Norman Piper

Personal information
- Full name: Norman John Piper
- Date of birth: 8 January 1948 (age 78)
- Place of birth: North Tawton, England
- Position: Midfielder

Youth career
- 1964–65: Plymouth Argyle

Senior career*
- Years: Team / Apps / (Gls)
- 1965–1970: Plymouth Argyle / 215 / (35)
- 1970–1978: Portsmouth / 313 / (51)
- 1975: → Lusitano (loan) / 7 / (1)
- 1977–1978: Fort Lauderdale Strikers / 41 / (7)
- 1978–1979: Yeovil Town / ? / (?)
- 1979–1980: Columbus Magic / ? / (?)
- 1979–1982: Wichita Wings (indoor) / 182 / (98)
- 1982–1983: Pittsburgh Spirit (indoor)

International career
- 1970–1971: England U23 / 4 / (0)

Managerial career
- 1985–1988: Wichita Wings (assistant)
- 1989–1990: Wichita Blue

= Norman Piper =

English footballer (born 1948)

Norman Piper (born 8 January 1948) is an English former professional footballer who played in England for 13 years before finishing his career in the United States.

==Playing career==
Born in North Tawton, Devon on 8 January 1948 he joined Plymouth Argyle as an apprentice and signed professional terms in February 1965. Already an England Youth international, Piper made his debut for the Under 23 side in 1970 against Bulgaria, the year he left The Pilgrims- for whom he scored 35 goals in 221 appearances. That summer Piper had signed for Portsmouth, becoming their record signing at £50,000. Piper served Pompey with great distinction during the clubs increasingly tenuous hold on Division Two status, but eventually lost form after relegation to the third. He was dropped in February 1978, being replaced by his namesake Steve Piper. His contract, along with that of Bobby Stokes was terminated the following month.

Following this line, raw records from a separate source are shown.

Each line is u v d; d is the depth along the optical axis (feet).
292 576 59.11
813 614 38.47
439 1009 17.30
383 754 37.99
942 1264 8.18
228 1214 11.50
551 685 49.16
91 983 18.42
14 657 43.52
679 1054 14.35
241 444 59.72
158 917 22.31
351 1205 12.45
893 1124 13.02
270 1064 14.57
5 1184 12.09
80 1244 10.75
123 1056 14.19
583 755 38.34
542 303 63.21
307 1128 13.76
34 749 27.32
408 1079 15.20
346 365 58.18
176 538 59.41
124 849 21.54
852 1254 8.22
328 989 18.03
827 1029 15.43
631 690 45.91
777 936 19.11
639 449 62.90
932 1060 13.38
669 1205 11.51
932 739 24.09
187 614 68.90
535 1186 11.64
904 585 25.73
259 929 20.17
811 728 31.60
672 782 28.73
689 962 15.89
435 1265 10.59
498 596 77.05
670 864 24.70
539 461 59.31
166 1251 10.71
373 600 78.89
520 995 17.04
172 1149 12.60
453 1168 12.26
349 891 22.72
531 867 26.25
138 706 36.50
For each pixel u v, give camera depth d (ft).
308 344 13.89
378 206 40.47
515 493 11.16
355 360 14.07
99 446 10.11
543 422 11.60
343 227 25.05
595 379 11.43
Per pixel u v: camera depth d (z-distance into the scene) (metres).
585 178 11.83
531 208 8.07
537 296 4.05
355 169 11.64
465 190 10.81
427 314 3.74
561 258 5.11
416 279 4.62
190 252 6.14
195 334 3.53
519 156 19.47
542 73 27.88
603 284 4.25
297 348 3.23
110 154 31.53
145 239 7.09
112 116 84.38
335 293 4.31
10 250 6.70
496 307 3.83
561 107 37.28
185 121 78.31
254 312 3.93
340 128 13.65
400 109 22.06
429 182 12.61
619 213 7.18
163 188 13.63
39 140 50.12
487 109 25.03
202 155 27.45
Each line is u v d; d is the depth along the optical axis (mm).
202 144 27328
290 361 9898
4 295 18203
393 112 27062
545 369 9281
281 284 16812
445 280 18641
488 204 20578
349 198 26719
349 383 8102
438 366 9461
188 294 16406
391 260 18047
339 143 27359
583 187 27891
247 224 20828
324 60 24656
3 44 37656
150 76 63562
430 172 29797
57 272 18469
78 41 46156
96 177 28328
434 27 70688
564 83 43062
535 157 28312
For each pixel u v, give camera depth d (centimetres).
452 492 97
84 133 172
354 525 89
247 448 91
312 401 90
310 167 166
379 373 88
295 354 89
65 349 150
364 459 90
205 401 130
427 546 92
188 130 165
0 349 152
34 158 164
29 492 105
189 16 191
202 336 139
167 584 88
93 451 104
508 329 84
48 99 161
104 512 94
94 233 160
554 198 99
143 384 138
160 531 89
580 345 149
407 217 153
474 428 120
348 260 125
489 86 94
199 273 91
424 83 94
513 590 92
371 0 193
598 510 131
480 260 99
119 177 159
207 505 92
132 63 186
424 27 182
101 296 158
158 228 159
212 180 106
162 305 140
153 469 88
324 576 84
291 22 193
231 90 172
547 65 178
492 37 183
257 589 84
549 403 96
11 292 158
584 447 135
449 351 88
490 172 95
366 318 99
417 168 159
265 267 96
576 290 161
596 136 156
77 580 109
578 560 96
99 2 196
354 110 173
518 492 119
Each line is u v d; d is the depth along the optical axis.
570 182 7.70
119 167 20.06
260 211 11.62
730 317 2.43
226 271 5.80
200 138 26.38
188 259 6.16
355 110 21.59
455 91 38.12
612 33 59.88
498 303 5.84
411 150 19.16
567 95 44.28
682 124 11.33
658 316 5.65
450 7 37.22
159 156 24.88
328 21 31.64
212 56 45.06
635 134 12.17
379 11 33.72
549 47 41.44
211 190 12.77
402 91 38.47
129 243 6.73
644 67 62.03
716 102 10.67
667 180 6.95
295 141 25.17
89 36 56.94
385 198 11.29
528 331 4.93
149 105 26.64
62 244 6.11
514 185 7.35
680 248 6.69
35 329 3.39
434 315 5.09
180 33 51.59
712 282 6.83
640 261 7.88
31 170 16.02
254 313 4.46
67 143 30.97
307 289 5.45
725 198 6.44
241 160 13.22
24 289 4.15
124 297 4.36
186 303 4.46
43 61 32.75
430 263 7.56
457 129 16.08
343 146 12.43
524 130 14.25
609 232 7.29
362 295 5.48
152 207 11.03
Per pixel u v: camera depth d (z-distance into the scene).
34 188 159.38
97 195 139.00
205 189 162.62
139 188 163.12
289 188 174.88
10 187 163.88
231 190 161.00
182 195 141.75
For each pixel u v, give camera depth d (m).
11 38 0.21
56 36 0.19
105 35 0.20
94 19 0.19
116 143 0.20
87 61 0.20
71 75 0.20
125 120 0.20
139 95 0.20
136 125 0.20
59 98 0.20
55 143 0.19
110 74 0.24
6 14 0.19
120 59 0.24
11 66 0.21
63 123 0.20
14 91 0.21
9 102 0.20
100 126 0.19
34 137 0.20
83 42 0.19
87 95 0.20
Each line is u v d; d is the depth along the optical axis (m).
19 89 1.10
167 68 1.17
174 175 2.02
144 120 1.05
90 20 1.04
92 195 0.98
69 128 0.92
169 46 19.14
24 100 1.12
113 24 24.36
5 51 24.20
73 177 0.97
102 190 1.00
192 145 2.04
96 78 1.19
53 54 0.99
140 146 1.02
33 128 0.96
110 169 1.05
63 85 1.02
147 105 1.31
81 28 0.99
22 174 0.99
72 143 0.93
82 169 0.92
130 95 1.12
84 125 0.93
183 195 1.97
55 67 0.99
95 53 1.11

Soon after his departure from Portsmouth, a move to the Fort Lauderdale Strikers followed. In 1979, Piper was the first player signed by the expansion Wichita Wings of Major Indoor Soccer League. He played for the Wings until 1982 when he was sent to the Pittsburgh Spirit.

==Coaching career==
Following his retirement from playing, he became and assistant coach with the Wichita Wings. He was fired on 30 January 1988. In 1989, he was hired to coach the Wichita Blue in the Heartland Soccer League. In 1990, the Blue moved to the Lone Star Soccer Alliance. He was fired mid-season. He coached the men's soccer team at Bethel College (Kansas) from 1988 to 1990. He now is a coach for a small travel soccer team in Southern California known as TVSA Hawks

==Style of play==
Piper was one of that generation who bridged the gap between terminological eras, beginning his career as a wing half and ending it as a midfielder despite playing a similar role throughout.